Although Brunella Monopole is still two years away from being on the market, we got to taste the 2013 and 2014 vintages at the property.
The results clearly showed the quality of the monopole, but it was striking the gap that it left behind in the 2013 vintage of Boroli Barolo – a hollow in the mid-palate that felt glaringly obvious compared to the 2012. The Brunella cru has a layer of sand below the clay at around 50cm depth, and it contributes to a beautiful perfume, a florality and austerity beyond the grip and power – the roses of nebbiolo on full display.
The 2014 vintage, even though not easy in Piedmont, is an even more intense version of the 2013, with the perfume a marker again.
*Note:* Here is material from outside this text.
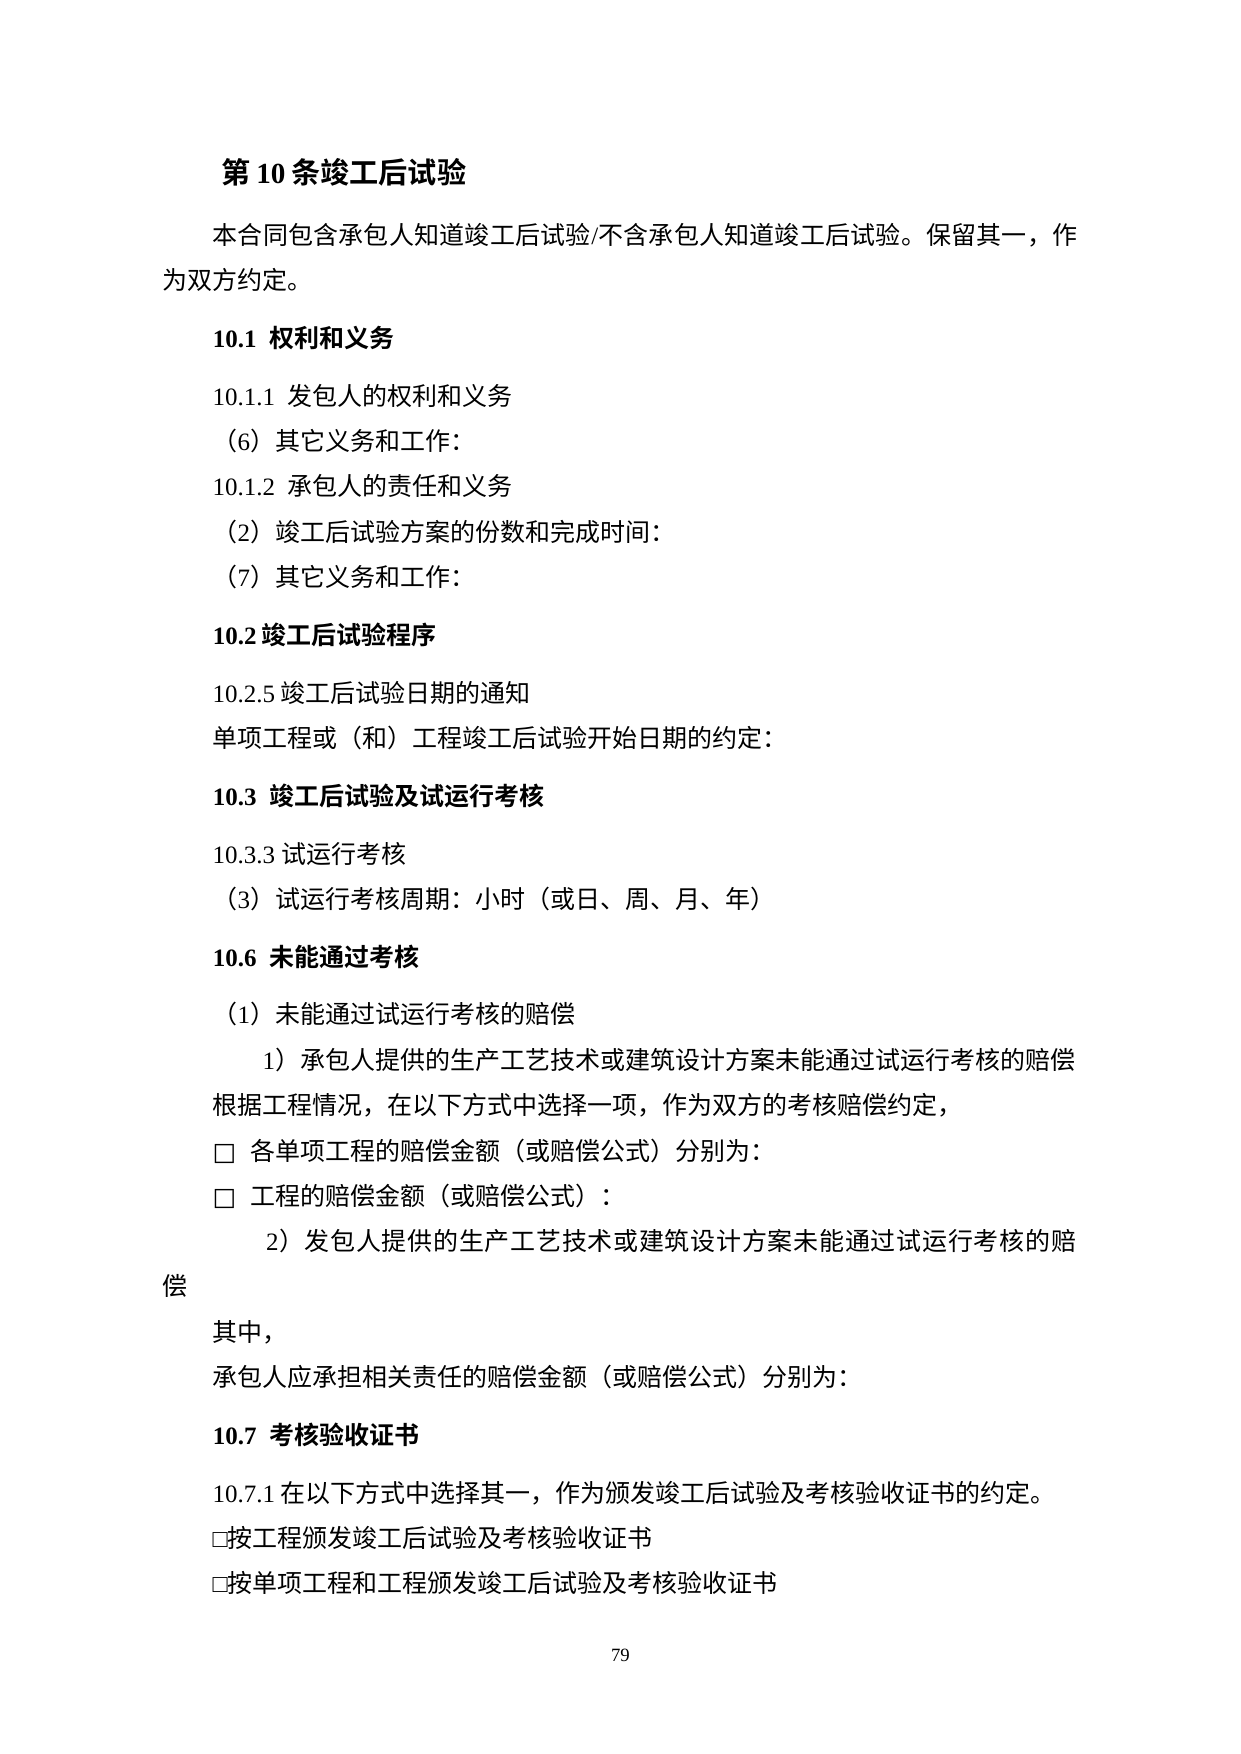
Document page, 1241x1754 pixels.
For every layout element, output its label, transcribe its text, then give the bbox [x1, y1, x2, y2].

But, I missed it in the entry-level Barolo, which in 2012 had been beautiful.
Achille was quick to point out that the stumble was temporary, and not surprising after losing five hectares of vines to the monopole. ‘By 2014 we had one year’s experience, so knew better how to work the remaining vines for our basic Barolo. This year we also bought an extra four hectares to further improve quality’.
‘But it was worth the learning curve,’ he continues. ‘We invested in Piedmont as wine lovers not experts, and I have spent every day in the vineyard and cellars, learning. I reduced new oak around four years ago across the range, returned to a more traditional style of elegant, precise, terroir-driven Barolo, but it takes time for changes to be recognised. I am fully aware of what an opportunity we now have for Boroli wines to see a wider impact’.
It’s hard to disagree. When it comes to boosts, discovering a monopole in your backyard just might count as a rocket.